Essa concepção tampouco pode ser acolhida (especialmente no Brasil e no Projeto de Código Penal espanhol de 1980), pois, por via indireta, importaria reconhecer como se fosse uma causa de extinção de punibilidade, como é o caso da graça ou do indulto, nos crimes de ação pública, ou a renúncia ou o perdão nos crimes de ação privada. A graça e o indulto, já referimos, estão afetos ao Poder Executivo e a suspensão condicional ao Poder Judiciário, e a renúncia e o perdão pertencem à esfera exclusiva do particular ofendido.
Atualmente, a doutrina brasileira, em sua grande maioria, vê no instituto em exame um direito público subjetivo do condenado. Para concluir, há aqueles que concebem a suspensão condicional como uma “condição resolutória”, já que a execução da pena fica subordinada a um acontecimento futuro. “É condição, porque a pena fica subordinada a um acontecimento futuro e incerto; é resolutiva, porque a indulgência vigorando, desde logo, deixa, portanto, de existir se a cláusula imposta não for cumprida de acordo com o estabelecido”.

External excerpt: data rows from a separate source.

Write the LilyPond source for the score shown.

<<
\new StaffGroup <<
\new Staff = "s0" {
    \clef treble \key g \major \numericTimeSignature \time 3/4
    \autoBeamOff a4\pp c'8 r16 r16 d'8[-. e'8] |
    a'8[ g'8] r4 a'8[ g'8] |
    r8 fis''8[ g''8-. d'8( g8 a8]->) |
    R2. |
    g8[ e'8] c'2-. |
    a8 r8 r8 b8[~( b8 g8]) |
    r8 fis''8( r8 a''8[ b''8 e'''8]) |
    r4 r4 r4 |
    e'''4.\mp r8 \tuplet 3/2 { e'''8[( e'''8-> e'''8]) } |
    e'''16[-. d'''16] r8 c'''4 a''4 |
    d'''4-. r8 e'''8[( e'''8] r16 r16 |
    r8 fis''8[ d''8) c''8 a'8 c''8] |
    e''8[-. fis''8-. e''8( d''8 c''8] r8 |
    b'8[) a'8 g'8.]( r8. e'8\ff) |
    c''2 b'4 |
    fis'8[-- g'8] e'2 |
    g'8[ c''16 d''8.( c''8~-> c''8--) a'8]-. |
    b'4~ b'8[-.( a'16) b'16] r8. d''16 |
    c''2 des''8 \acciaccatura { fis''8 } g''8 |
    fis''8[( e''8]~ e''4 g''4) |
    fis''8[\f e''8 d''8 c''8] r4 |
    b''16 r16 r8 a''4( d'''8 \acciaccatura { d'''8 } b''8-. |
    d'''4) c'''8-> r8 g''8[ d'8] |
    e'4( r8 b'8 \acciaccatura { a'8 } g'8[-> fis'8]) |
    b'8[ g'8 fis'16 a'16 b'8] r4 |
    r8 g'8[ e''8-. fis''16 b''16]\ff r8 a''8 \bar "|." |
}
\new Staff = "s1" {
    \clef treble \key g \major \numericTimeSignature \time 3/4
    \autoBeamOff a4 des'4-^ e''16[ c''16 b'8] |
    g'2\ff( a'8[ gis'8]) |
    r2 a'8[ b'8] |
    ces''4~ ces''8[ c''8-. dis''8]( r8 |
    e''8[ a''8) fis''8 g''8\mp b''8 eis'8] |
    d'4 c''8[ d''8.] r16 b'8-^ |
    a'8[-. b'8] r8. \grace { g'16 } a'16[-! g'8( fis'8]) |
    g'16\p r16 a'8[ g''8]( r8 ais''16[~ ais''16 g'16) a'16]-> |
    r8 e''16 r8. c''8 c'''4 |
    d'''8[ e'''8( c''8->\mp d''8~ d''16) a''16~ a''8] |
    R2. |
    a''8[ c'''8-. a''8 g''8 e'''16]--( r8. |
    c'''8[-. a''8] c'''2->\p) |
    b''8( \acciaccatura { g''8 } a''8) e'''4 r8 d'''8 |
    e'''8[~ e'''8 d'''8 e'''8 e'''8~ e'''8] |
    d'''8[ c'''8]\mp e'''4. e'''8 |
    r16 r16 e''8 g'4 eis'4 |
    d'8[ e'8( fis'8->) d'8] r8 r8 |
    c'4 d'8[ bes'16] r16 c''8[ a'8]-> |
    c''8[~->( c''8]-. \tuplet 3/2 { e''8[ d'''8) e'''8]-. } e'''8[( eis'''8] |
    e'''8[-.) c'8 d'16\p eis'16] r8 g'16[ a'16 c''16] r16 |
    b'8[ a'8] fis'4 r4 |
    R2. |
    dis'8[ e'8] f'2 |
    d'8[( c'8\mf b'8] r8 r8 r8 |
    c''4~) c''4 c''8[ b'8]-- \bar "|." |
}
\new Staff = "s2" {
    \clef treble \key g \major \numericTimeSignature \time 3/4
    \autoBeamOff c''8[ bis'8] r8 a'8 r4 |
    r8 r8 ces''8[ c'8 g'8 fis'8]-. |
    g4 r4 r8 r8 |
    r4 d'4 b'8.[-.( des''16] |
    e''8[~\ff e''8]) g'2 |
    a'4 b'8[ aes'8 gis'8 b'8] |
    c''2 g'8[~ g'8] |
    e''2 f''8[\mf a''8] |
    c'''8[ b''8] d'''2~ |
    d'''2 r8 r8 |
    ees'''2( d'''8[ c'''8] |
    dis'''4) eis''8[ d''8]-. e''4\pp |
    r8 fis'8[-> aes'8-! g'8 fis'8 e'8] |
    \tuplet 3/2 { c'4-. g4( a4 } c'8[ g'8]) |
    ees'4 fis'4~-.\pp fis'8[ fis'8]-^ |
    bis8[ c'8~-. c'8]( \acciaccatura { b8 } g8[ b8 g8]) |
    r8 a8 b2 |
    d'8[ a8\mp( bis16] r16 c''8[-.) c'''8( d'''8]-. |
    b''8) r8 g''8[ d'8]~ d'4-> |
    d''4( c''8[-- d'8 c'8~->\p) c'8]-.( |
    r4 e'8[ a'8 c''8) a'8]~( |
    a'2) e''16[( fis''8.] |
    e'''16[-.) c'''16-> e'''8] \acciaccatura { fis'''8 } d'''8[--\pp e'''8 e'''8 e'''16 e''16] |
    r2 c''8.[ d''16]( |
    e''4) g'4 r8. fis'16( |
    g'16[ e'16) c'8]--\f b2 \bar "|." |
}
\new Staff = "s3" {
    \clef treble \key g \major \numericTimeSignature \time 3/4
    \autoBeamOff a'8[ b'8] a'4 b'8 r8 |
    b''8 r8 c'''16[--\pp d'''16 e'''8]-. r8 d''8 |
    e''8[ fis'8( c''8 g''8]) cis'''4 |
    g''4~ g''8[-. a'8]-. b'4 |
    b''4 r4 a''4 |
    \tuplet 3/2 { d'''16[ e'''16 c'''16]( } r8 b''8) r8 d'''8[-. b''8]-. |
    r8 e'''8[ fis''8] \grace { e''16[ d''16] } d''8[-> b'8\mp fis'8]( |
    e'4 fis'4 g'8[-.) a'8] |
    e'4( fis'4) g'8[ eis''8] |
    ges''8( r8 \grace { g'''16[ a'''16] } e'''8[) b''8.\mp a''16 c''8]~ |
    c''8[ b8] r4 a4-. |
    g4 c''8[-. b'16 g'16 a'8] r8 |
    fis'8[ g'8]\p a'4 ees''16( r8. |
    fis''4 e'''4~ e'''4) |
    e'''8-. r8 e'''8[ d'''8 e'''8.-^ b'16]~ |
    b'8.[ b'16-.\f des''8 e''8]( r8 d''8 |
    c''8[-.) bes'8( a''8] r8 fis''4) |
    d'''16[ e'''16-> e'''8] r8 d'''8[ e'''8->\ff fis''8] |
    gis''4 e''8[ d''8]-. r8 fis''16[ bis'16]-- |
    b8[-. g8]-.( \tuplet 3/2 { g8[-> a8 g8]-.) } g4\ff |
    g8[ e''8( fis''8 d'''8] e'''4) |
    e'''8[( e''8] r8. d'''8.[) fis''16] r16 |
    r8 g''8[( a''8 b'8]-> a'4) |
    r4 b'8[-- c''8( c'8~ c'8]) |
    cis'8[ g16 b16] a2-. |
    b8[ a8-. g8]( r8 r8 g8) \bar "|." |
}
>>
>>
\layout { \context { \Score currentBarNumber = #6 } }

Em sentido semelhante manifesta-se Henri Locard, para quem a suspensão condicional tem o caráter provisório de uma dilação que poderá ser revogada a qualquer tempo pela superveniência da condição resolutória resultante de um segundo delito. Ainda no mesmo sentido é a opinião de Soler, quando diz: “chama-se condicional a condenação que o juiz pronuncia deixando em suspenso sua execução por determinado período de tempo, que somente será executada se produzir certa condição”

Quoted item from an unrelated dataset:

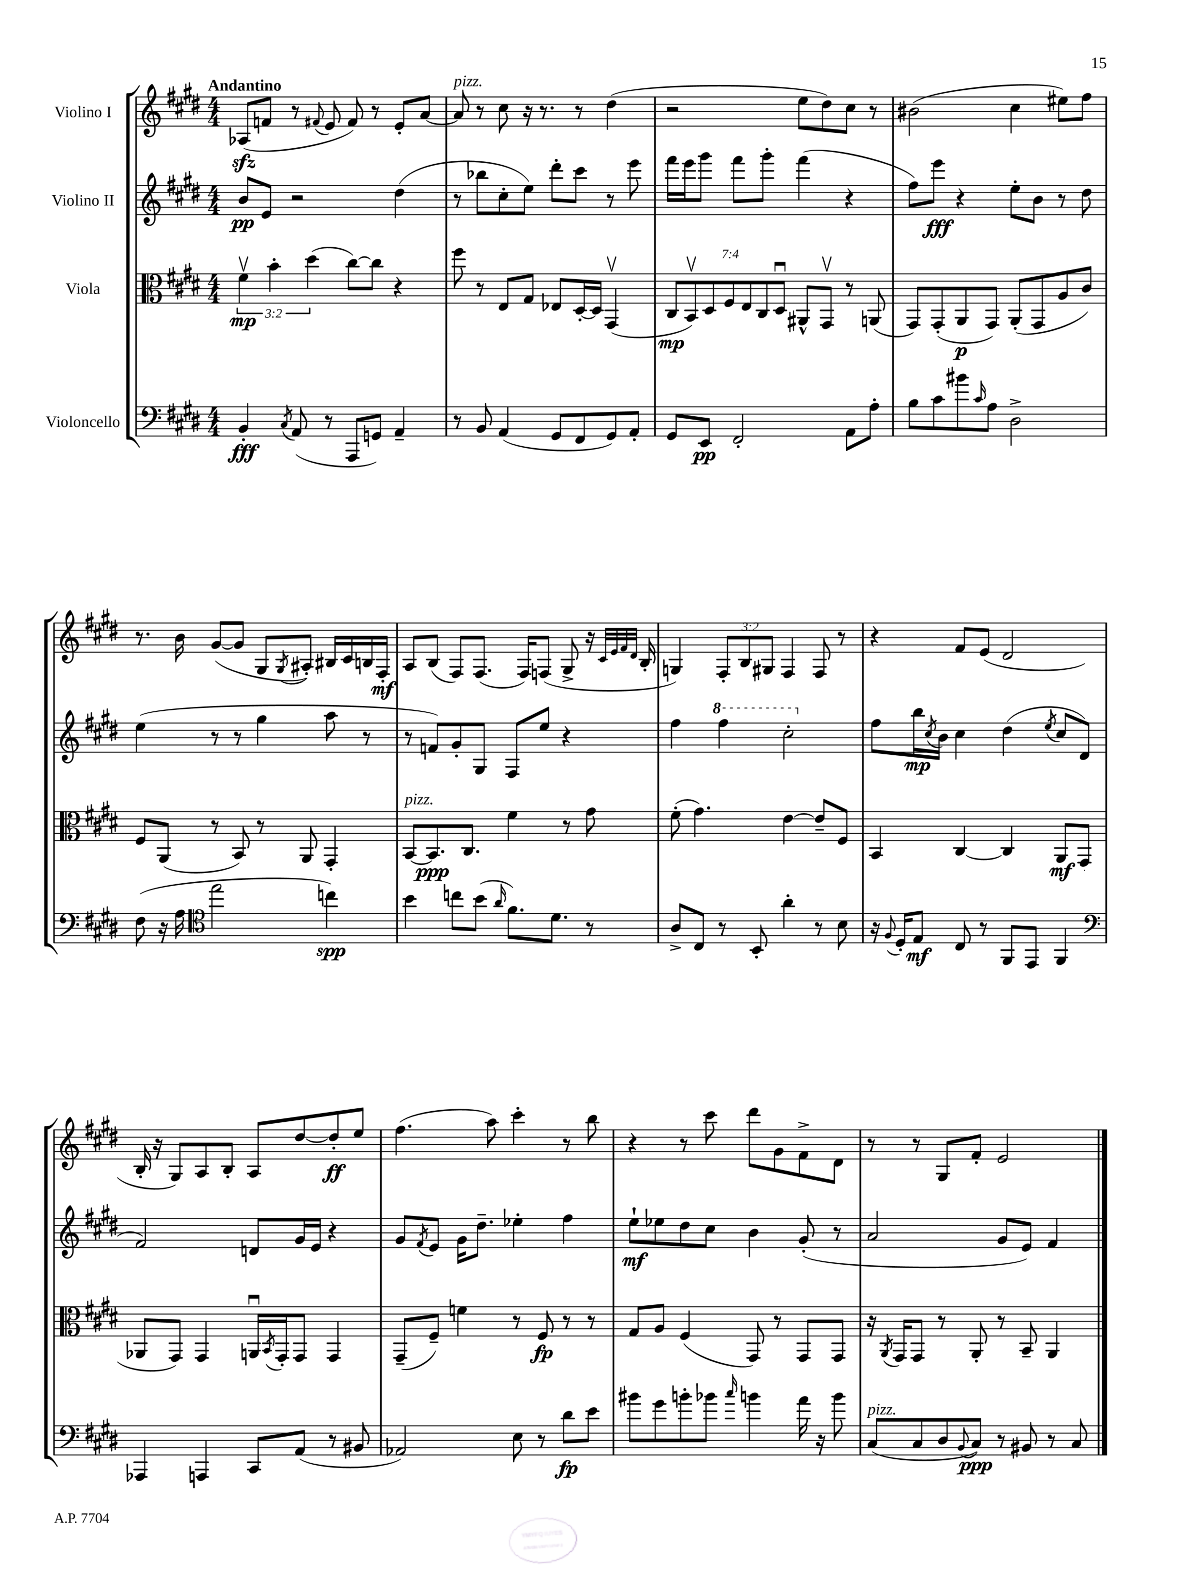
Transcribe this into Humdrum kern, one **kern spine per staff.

A corrente que vê a suspensão condicional da pena somente como uma condição resolutória do direito de punir (Magalhães Noronha, Whitaker, Locard, Soler etc.) também é insuficiente para definir a natureza jurídica do instituto em questão. A suspensão condicional não pode ser reduzida a simples condição, quando a condenação imposta permanece e somente a execução da pena fica suspensa e não será cumprida se o beneficiário, no prazo depurador, comportar-se socialmente de modo a não causar sua revogação. É suspensiva uma condição quando a eficácia de um ato ou a aquisição de um direito se subordina à sua verificação; é resolutiva a condição quando a eficácia de um ato ou exercício de um direito somente tem lugar enquanto a conditio não se realiza. Ora, a condenação aplicada no julgamento que concedeu o sursis não ficou dependente de qualquer condição para passar em julgado, bem como sua eficácia. E, ademais, em que pese a suspensão do cumprimento da pena principal, todos os demais efeitos da condenação permanecem válidos.
Além das concepções examinadas, existem outras — só para mencioná-las: “adaptação individual da pena”, “complemento do sistema penal”, “direito público subjetivo”, “meio de punição de ordem especial” etc.
Para a doutrina de Cezar Roberto Bitencourt, hoje, a suspensão condicional da pena é, como disse Soler, “uma verdadeira condenação”, ou seja, não é mais que uma simples modificação na forma de cumprimento das penas que suspende, especialmente na regulamentação do Código Penal brasileiro, que determina que, no primeiro ano de prazo, “deverá o condenado prestar serviços à comunidade (art. 46) ou submeter-se à limitação de fim de semana (art. 48)”. Em realidade é uma alternativa aos meios sancionatórios tradicionais com que conta o moderno direito penal.